Now, to talk about the race that we ran:
Our mud run was three things.
1. Not trained for. At all.
We signed up for this bad boy during our (relatively) school-less-only-working summer. Those were the days of lazy walks, weekly camping trips, and pastries. However, the race was in the thick of our semesters; therefore our "training" consisted of two jogs around the block two weeks before. When we do our marathon, we should probably invest a little more time into the training aspect.
2. Freezing until it started.
I know that most racers like race day weather to be about 50-60 degrees F, but when you have the prospects of belly crawling and then sliding into a muddy pond in the race, you want it a touch warmer.
Glorious Austin Texas, where two seasons exist (summer and not-summer), was a balmy 85 degrees the whole week before the race. However, the day of the race, when we got our numbers, it was 43 degrees, and didn't look like it was ever going to warm up. So we retreated to the car for an hour (when we should have been warming up, stretching, etc) and thought about hot cocoa and blankets.

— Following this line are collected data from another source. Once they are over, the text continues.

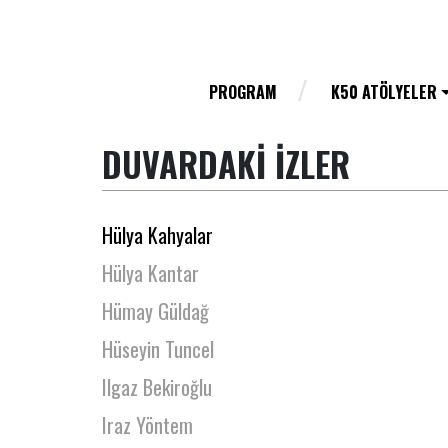
Hazal Erol
Hazal Türesan
Hepsi Hikaye Tiyatro Ekibi
PROGRAM
K50 ATÖLYELER
Heval Aslan
DUVARDAKİ İZLER
Hilal Erdoğan
Hilal Sönmez
Hülya Kahyalar
Hülya Kantar
Hümay Güldağ
Hüseyin Tuncel
Ilgaz Bekiroğlu
Iraz Yöntem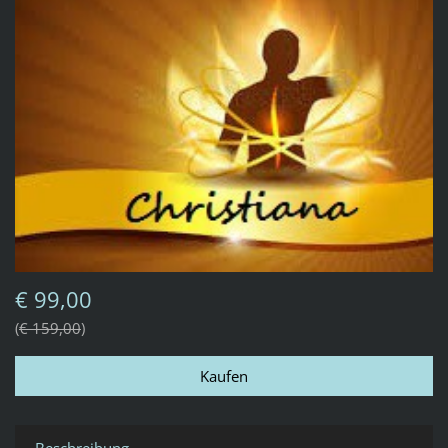
€ 99,00
€ 159,00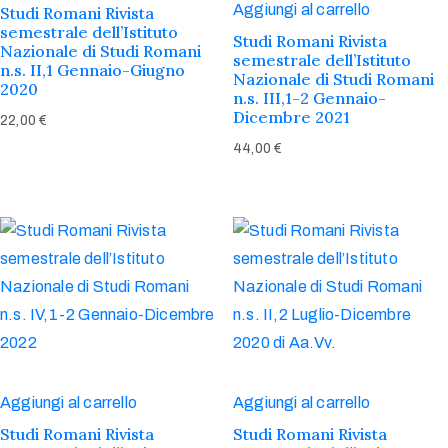
Aggiungi al carrello
Studi Romani Rivista
semestrale dell’Istituto
Studi Romani Rivista
Nazionale di Studi Romani
semestrale dell’Istituto
n.s. II,1 Gennaio-Giugno
Nazionale di Studi Romani
2020
n.s. III,1-2 Gennaio-
Dicembre 2021
22,00
€
44,00
€
Aggiungi al carrello
Aggiungi al carrello
Studi Romani Rivista
Studi Romani Rivista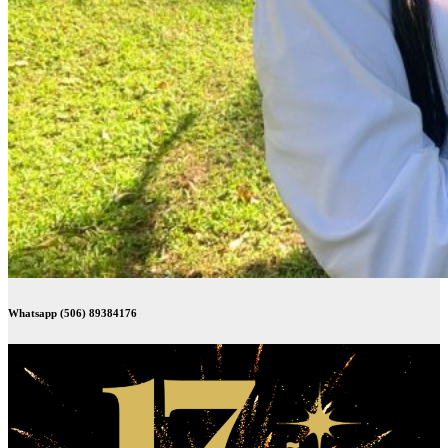
Whatsapp (506) 89384176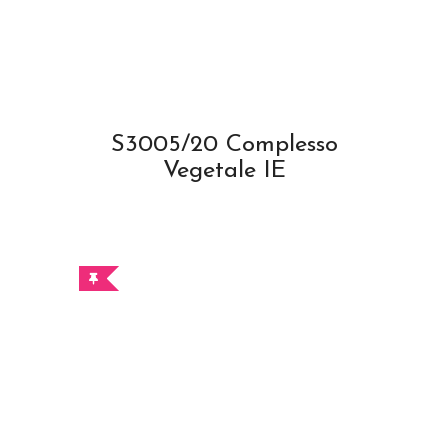
S3005/20 Complesso
Vegetale IE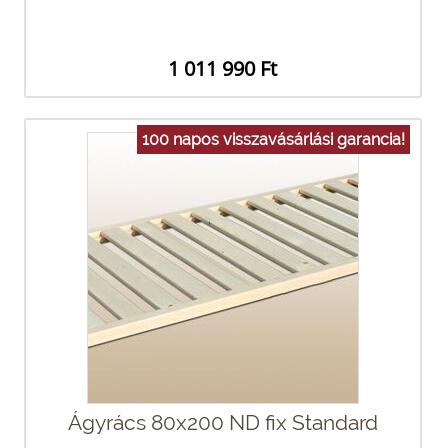
1 011 990 Ft
100 napos visszavásárlási garancia!
Ágyrács 80x200 ND fix Standard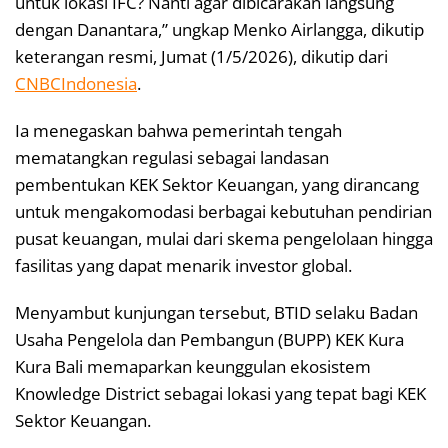
untuk lokasi IFC? Nanti agar dibicarakan langsung
dengan Danantara,” ungkap Menko Airlangga, dikutip
keterangan resmi, Jumat (1/5/2026), dikutip dari
CNBCIndonesia
.
Ia menegaskan bahwa pemerintah tengah
mematangkan regulasi sebagai landasan
pembentukan KEK Sektor Keuangan, yang dirancang
untuk mengakomodasi berbagai kebutuhan pendirian
pusat keuangan, mulai dari skema pengelolaan hingga
fasilitas yang dapat menarik investor global.
Menyambut kunjungan tersebut, BTID selaku Badan
Usaha Pengelola dan Pembangun (BUPP) KEK Kura
Kura Bali memaparkan keunggulan ekosistem
Knowledge District sebagai lokasi yang tepat bagi KEK
Sektor Keuangan.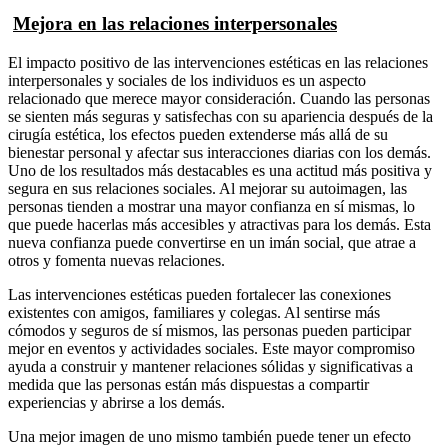
Mejora en las relaciones interpersonales
El impacto positivo de las intervenciones estéticas en las relaciones
interpersonales y sociales de los individuos es un aspecto
relacionado que merece mayor consideración. Cuando las personas
se sienten más seguras y satisfechas con su apariencia después de la
cirugía estética, los efectos pueden extenderse más allá de su
bienestar personal y afectar sus interacciones diarias con los demás.
Uno de los resultados más destacables es una actitud más positiva y
segura en sus relaciones sociales. Al mejorar su autoimagen, las
personas tienden a mostrar una mayor confianza en sí mismas, lo
que puede hacerlas más accesibles y atractivas para los demás. Esta
nueva confianza puede convertirse en un imán social, que atrae a
otros y fomenta nuevas relaciones.
Las intervenciones estéticas pueden fortalecer las conexiones
existentes con amigos, familiares y colegas. Al sentirse más
cómodos y seguros de sí mismos, las personas pueden participar
mejor en eventos y actividades sociales. Este mayor compromiso
ayuda a construir y mantener relaciones sólidas y significativas a
medida que las personas están más dispuestas a compartir
experiencias y abrirse a los demás.
Una mejor imagen de uno mismo también puede tener un efecto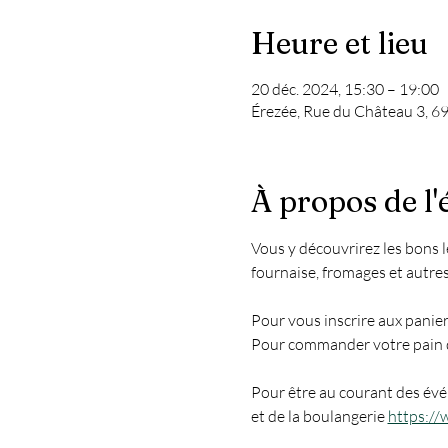
Heure et lieu
20 déc. 2024, 15:30 – 19:00
Érezée, Rue du Château 3, 69
À propos de l
Vous y découvrirez les bons 
fournaise, fromages et autres
Pour vous inscrire aux pani
Pour commander votre pain 
Pour être au courant des év
et de la boulangerie
https://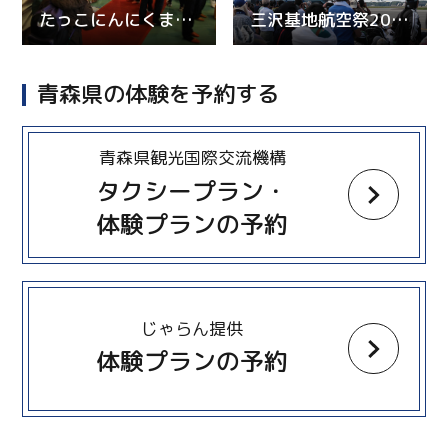
たっこにんにくまつり
三沢基地航空祭2026
青森県の体験を予約する
more
青森県観光国際交流機構
タクシープラン・
体験プランの予約
more
じゃらん提供
体験プランの予約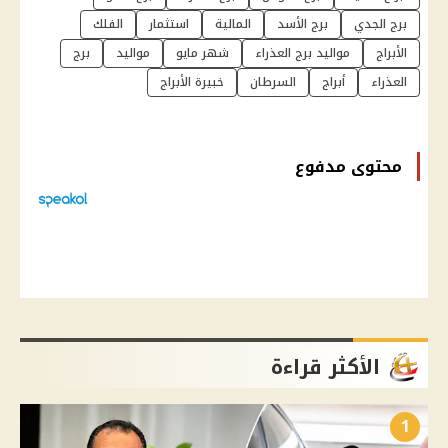
برج الجدي
برج الأسد
المالية
استثمار
الفلك
الأبراج
مواليد برج العذراء
شهر مايو
مواليد
برج
العذراء
أبراج
السرطان
خبيرة الأبراج
محتوى مدفوع
الأكثر قراءة
1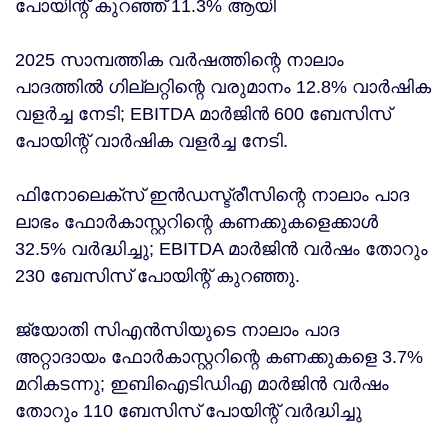
പോയിന്റ് കുറഞ്ഞ് 11.3% ആയി
2025 സാമ്പത്തിക വർഷത്തിന്റെ നാലാം
പാദത്തിൽ ഗില്ലറ്റിന്റെ വരുമാനം 12.8% വാർഷിക
വളർച്ച നേടി; EBITDA മാർജിൻ 600 ബേസിസ്
പോയിന്റ് വാർഷിക വളർച്ച നേടി.
ഫിനോലെക്സ് ഇൻഡസ്ട്രീസിന്റെ നാലാം പാദ
ലാഭം ഫോർകാസ്റ്ററിന്റെ കണക്കുകളെക്കാൾ
32.5% വർദ്ധിച്ചു; EBITDA മാർജിൻ വർഷം തോറും
230 ബേസിസ് പോയിന്റ് കുറഞ്ഞു.
ജ്യോതി സിഎൻസിയുടെ നാലാം പാദ
അറ്റാദായം ഫോർകാസ്റ്ററിന്റെ കണക്കുകളെ 3.7%
മറികടന്നു; ഇബിഐടിഡിഎ മാർജിൻ വർഷം
തോറും 110 ബേസിസ് പോയിന്റ് വർദ്ധിച്ചു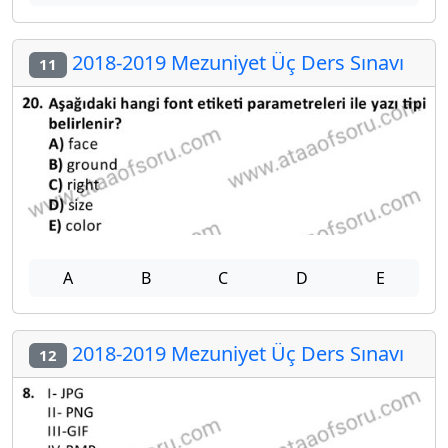
2018-2019 Mezuniyet Üç Ders Sınavı
11
A
B
C
D
E
2018-2019 Mezuniyet Üç Ders Sınavı
12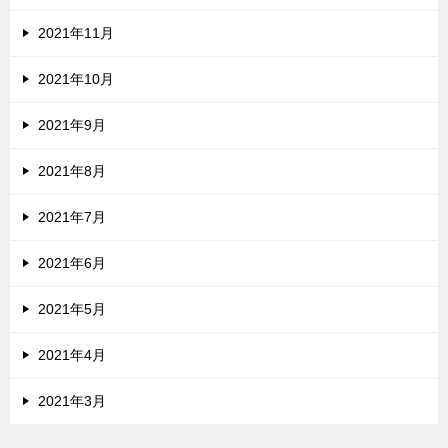
2021年11月
2021年10月
2021年9月
2021年8月
2021年7月
2021年6月
2021年5月
2021年4月
2021年3月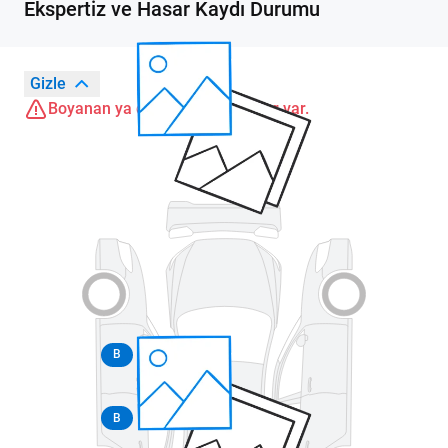
Ekspertiz ve Hasar Kaydı Durumu
Gizle
Boyanan ya da değişen parçalar var.
B
B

However, when we emerged an hour later, it was up to 50 and felt like prime jogging weather, even with mud ponds on the menu.
| Here we are after the pond dunking washed off all the assorted mud. |
3. Full of teamwork.
I'm not saying that the obstacles were that hard, but it was really sweet that Chad and I stayed together the whole time and when I did need an extra hand getting over the rope wall, he was there. I think that you know you've picked the right person to love forever when you can run in mud, camp through thunderstorms, do the laundry every week, have a billion inside jokes with, eat solely salami and cheese for dinner on a near weekly basis, and do a million other things together that seem pseudo lame but it really doesn't matter when you do them together.
Anyway, we finished and have no idea what our time was. And I really, really don't mind that.